Lyova: zkSync 2.0 will have zkPorter—a seamlessly interoperable, ultra-cheap sharding solution with off-chain data availability. You can read all the relevant information here.

Additionally, on zkSync, you can pay fees with any liquid token—without needing to buy ETH or a custom token like MATIC.

P.S. Regarding "we are faster, cheaper, and safer," you can refer to l2beat and l2fees.

Q6: What are the next steps for zkSync? Do you plan to improve interoperability across different L2s and with other blockchain environments?

Angela: Regarding the next steps for zkSync, we have a lot to build!

Developer tools: As you know, we chose a long-term approach and used LLVM for our compiler, which has forced us to consider debuggers, linkers, assemblers, disassemblers, and binary utilities.

Moreover, anyone who has written x86 or arm assembly can easily write code for our VM.

More smart contract languages: LLVM also allows us and any other team to easily build language frontends, such as Rust.

A more complete and efficient zkEVM: In the first version, calls to SHA256 and Keccak256 will be automatically replaced by the compiler with circuit-friendly hash functions, and ecrecover and cryptographic precompiles will not be supported. Of course, our next step is to effectively support these! We also plan to implement copy-on-write extensions.

UX/DevX improvements: We have implemented fee payment methods for tokens other than ETH and are implementing account abstraction, with more support to come!

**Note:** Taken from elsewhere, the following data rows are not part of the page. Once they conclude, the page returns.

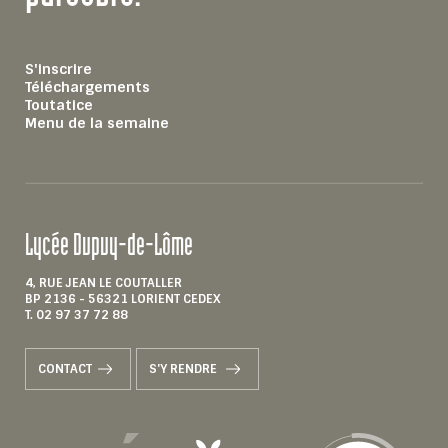
S'inscrire
Téléchargements
Toutatice
Menu de la semaine
Lycée Dupuy-de-Lôme
4, RUE JEAN LE COUTALLER
BP 2136 - 56321 LORIENT CEDEX
T. 02 97 37 72 88
CONTACT
S'Y RENDRE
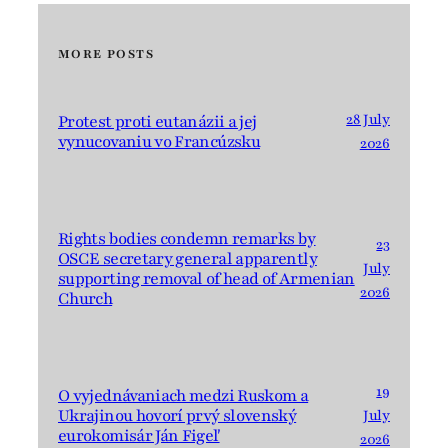
MORE POSTS
28 July
Protest proti eutanázii a jej
vynucovaniu vo Francúzsku
2026
Rights bodies condemn remarks by
23
OSCE secretary general apparently
July
supporting removal of head of Armenian
2026
Church
19
O vyjednávaniach medzi Ruskom a
Ukrajinou hovorí prvý slovenský
July
eurokomisár Ján Figeľ
2026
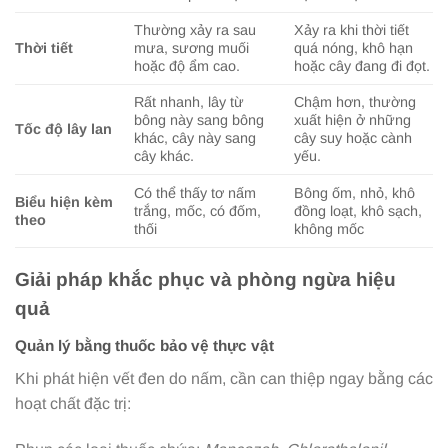
Thường xảy ra sau
Xảy ra khi thời tiết
Thời tiết
mưa, sương muối
quá nóng, khô hạn
hoặc độ ẩm cao.
hoặc cây đang đi đọt.
Rất nhanh, lây từ
Chậm hơn, thường
bông này sang bông
xuất hiện ở những
Tốc độ lây lan
khác, cây này sang
cây suy hoặc cành
cây khác.
yếu.
Có thể thấy tơ nấm
Bông ốm, nhỏ, khô
Biểu hiện kèm
trắng, mốc, có đốm,
đồng loạt, khô sạch,
theo
thối
không mốc
Giải pháp khắc phục và phòng ngừa hiệu
quả
Quản lý bằng thuốc bảo vệ thực vật
Khi phát hiện vết đen do nấm, cần can thiệp ngay bằng các
hoạt chất đặc trị:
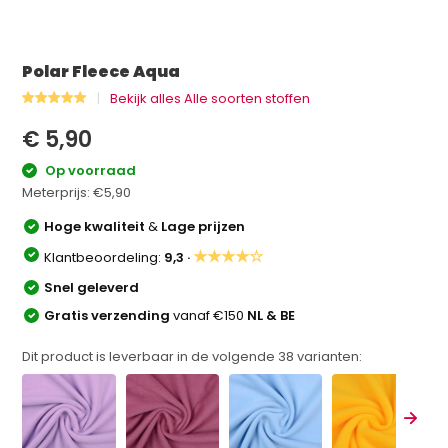
Polar Fleece Aqua
Bekijk alles Alle soorten stoffen
€ 5,90
Op voorraad
Meterprijs:
€5,90
Hoge kwaliteit
&
Lage prijzen
★★★★☆
Klantbeoordeling:
9,3 ·
Snel geleverd
Gratis verzending
vanaf €150
NL & BE
Dit product is leverbaar in de volgende
38
varianten:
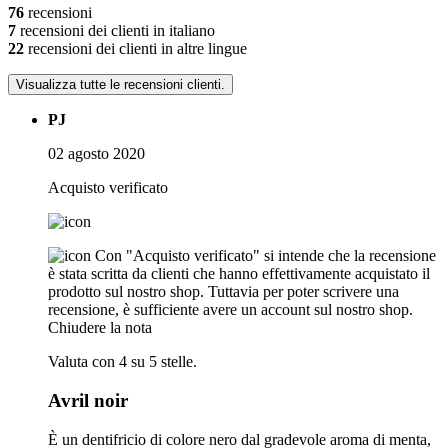
76
recensioni
7
recensioni dei clienti in italiano
22
recensioni dei clienti in altre lingue
Visualizza tutte le recensioni clienti.
PJ
02 agosto 2020
Acquisto verificato
Con "Acquisto verificato" si intende che la recensione
è stata scritta da clienti che hanno effettivamente acquistato il
prodotto sul nostro shop. Tuttavia per poter scrivere una
recensione, è sufficiente avere un account sul nostro shop.
Chiudere la nota
Valuta con 4 su 5 stelle.
Avril noir
È un dentifricio di colore nero dal gradevole aroma di menta,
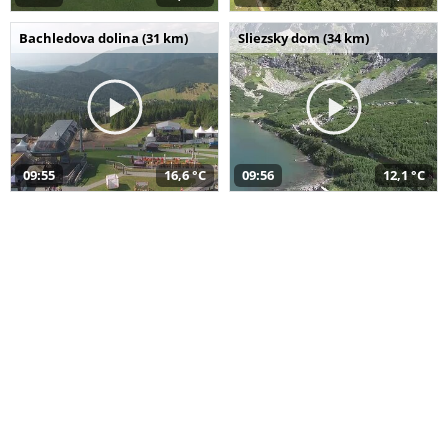
Bachledova dolina (31 km)
Sliezsky dom (34 km)
09:55
16,6 °C
09:56
12,1 °C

Finally, cryptography has proven to be an incredible tool in the blockchain world. Zero-knowledge proofs are driving scalability and privacy, which are the two most important issues in public permissionless blockchains. Matter Labs is an engineering team passionate about using cryptography and mathematics to solve problems, and we will continue to do so! One interesting application is implementing time-lock encryption to eliminate MEV.

Regarding interoperability across different L2s and with other blockchain environments, we are primarily focused on building zkSync, while the issue of moving back and forth between zkSync and other networks is mainly addressed by bridge solutions like Optics, Connext, and Hop.

Q7: Why did you choose SNARKs over STARKs? Will it be too difficult to migrate to STARKs in the future? Will there be limitations on contract size?

Lyova: One reason for choosing SNARKs is that the data is smaller, making the proofs cheaper, occupying only O(1) space. SNARKs can also be easily recursive, saving more computation for the verifiers. Additionally, zkSync uses the PLONK scheme, which, unlike other SNARKs, only requires a single universal trusted setup, meaning we do not have to produce "toxic waste" every time we update the circuit. If you're curious, check it out here! We have no plans to migrate to STARKs in the future.

Contracts deployed on L2 must somehow be published to L1 (at least that's how we are doing it now) to ensure correct execution and withdrawal of funds during "priority mode," which occurs in unlikely censorship scenarios. This is why the L1 block gas limit imposes some size restrictions.

Q8: After the mainnet launch, how will Matter Labs achieve profitability?

Angela: In the same way as Ethereum, one-third of the initial token supply is reserved for the team and investors, while two-thirds belong to the community. The zkSync token is the fee token for the zkSync network (although we support paying transaction fees in other tokens, they will be converted to zkSync tokens in the background).